**EXTRACTED ENTRIES:**

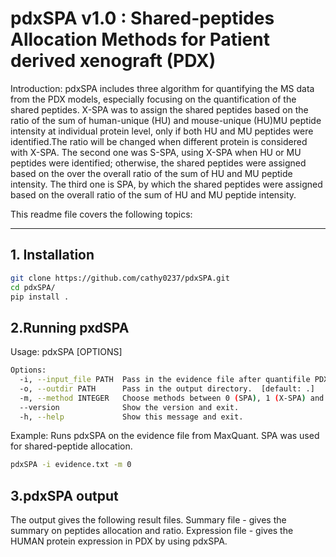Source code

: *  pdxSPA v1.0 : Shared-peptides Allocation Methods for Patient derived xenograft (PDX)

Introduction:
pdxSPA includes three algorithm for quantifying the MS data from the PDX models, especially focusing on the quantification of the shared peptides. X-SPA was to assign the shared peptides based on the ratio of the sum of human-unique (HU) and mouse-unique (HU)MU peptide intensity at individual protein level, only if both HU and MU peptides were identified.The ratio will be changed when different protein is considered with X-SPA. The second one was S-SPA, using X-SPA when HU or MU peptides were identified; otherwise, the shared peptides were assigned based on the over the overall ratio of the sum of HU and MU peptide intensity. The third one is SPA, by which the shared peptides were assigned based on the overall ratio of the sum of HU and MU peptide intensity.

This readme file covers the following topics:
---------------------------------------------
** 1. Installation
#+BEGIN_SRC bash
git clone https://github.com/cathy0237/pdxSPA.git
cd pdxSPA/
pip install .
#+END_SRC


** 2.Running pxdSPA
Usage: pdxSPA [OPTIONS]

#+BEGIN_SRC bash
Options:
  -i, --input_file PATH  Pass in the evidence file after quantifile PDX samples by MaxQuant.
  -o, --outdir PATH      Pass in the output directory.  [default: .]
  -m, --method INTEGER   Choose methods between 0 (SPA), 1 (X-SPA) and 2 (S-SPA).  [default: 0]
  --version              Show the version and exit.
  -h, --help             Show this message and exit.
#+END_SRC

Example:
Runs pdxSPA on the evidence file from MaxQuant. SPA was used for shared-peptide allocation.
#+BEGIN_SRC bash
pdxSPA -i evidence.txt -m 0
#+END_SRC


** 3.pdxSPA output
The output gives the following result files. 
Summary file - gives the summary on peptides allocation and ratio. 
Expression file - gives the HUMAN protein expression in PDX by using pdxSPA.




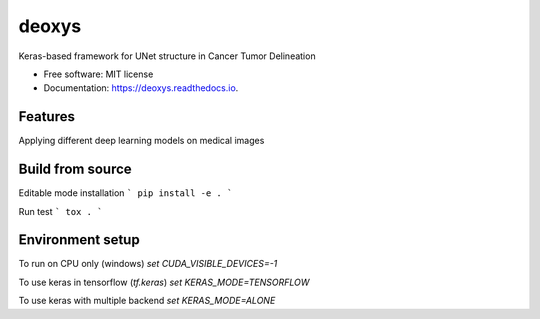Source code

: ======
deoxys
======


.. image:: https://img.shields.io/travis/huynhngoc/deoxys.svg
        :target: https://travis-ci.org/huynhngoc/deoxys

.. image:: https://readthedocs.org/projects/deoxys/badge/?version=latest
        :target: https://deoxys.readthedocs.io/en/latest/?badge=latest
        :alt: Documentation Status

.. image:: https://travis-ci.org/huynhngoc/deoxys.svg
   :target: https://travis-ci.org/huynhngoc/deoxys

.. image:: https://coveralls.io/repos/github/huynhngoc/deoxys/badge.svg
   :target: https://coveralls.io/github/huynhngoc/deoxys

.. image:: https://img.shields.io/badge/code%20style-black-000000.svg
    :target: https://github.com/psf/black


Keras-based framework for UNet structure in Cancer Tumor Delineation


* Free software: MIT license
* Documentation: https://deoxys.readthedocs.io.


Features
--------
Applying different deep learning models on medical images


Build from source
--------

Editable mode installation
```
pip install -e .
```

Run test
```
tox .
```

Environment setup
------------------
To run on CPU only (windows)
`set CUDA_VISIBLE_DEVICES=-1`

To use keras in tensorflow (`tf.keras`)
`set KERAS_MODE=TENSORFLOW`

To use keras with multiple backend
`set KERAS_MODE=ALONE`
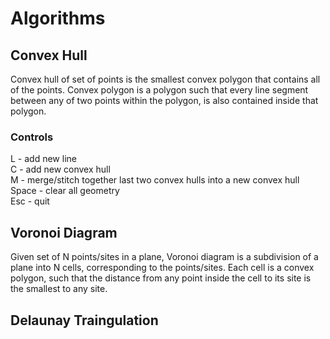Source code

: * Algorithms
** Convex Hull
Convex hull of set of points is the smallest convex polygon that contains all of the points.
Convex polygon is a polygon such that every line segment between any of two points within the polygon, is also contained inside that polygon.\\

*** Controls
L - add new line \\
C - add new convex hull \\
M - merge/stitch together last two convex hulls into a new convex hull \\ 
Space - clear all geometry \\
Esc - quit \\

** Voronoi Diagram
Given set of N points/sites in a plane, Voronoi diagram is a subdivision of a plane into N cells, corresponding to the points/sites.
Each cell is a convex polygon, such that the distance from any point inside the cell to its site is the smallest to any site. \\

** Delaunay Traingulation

**WHAT THE TASK REQUIRES:**
Gather each line of the listing that holds the string "github".

**TASK ANSWER:**
git clone https://github.com/cathy0237/pdxSPA.git
.. image:: https://coveralls.io/repos/github/huynhngoc/deoxys/badge.svg
   :target: https://coveralls.io/github/huynhngoc/deoxys
    :target: https://github.com/psf/black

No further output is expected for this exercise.